それは二年になったからなのか、それともこの学園に入ったからには当然の事なのか。
俺は……ただ学びたい、自分を試したい。そんな理由で東京行きを決め、そして気が付けば、今のようなポジションにいる。
後悔している訳ではないけど、少しだけ、他の三人が眩しく映った。
「ユウキはどうするの? やっぱり強いし、プロのバトラーとか?」
「あれですよ? もしもグランディアで働き口を探すような事があれば、私もお手伝い出来ますからね? それに……まぁ言わなくても分かりますよね?」
「え? コウネ、なになに?」
「ふふ、なんでもありません」
いやそれはあれですか、婿入りしろと言うのですか貴女。
「……貴方はこのまま秋宮の仕える事も視野に入れ動いているのでしょう。ですが、貴方は自覚がないかもしれませんが、引く手数多だと言う事を忘れないでください。無論、私もその数多の手の一つだという事を覚えておいてください」
「はは……そうだね、ありがとうキョウコさん。俺がどうするか……か」
「むむむ……シュヴァインの卒業生ならこちらでもたぶんかなり有利に動けると思いますよ? なんでしたら我が国の王城に仕える兵士として雇えるかもしれませんし? ユウキ先輩なら出世間違いなしですよ! 私は見た事ありませんけど、強いんですよね? それに私含めてコネもありますし! ノルンとか使節団にいた司祭とか!」
「あー……そっか、想像以上に俺が選べる道って多いんだなぁ……」
それを、秋宮が許してくれるかどうかは、相談してみないと分からないんですけどね。
ただ、個人的にはグランディアの親地球派の元になら、案外すんなり送り出してくれるのでは? なんて思っていたり。

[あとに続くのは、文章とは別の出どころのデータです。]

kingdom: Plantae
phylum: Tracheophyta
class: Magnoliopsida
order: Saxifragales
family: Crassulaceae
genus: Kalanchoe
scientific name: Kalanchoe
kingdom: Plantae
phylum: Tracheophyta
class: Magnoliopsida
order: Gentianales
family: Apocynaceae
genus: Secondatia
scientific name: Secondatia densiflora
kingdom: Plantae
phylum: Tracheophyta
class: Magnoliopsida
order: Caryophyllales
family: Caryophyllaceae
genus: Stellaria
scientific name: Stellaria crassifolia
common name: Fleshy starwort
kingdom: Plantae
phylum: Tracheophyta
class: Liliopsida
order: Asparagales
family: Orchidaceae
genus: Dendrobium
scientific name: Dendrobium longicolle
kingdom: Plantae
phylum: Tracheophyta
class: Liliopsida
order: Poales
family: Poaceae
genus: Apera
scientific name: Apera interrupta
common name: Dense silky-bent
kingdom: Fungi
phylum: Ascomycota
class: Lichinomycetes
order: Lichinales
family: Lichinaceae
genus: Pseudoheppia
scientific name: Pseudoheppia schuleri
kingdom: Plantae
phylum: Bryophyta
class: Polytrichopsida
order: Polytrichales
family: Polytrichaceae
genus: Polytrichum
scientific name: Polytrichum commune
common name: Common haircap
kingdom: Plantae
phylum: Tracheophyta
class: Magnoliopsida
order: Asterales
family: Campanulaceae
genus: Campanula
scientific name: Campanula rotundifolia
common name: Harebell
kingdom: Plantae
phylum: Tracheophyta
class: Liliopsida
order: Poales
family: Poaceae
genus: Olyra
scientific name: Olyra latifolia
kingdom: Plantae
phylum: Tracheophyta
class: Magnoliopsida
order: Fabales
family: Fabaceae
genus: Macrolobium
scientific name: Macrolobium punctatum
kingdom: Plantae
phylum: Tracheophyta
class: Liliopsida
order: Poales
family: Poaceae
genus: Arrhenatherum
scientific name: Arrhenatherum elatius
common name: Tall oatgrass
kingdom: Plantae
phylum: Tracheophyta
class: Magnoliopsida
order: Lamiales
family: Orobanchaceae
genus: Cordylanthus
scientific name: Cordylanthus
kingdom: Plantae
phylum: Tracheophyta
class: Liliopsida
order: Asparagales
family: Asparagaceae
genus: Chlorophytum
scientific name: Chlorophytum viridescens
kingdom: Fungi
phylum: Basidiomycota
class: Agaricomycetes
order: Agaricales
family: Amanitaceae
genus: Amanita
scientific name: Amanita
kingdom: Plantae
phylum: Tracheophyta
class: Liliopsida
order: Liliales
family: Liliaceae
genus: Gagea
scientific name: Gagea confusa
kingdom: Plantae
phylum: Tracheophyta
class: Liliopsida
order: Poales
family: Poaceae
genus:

そうして、将来について語り合った後、俺達は魔法関係の品を扱う商店を見て回り、約束の時間には無事に運河を行く船に乗船する事が出来たのだった。
そういえばこの港町、運河がめっちゃ多いんだよね。
元々は天然の川が海に流れ込むだけだったそうだが、今では大陸の反対側に位置する東の港まで、大陸を横断する巨大な運河があるのだそうな。
ううむ……船旅がこれ以上続くと、さすがにカナメが可哀そうになってくるな……。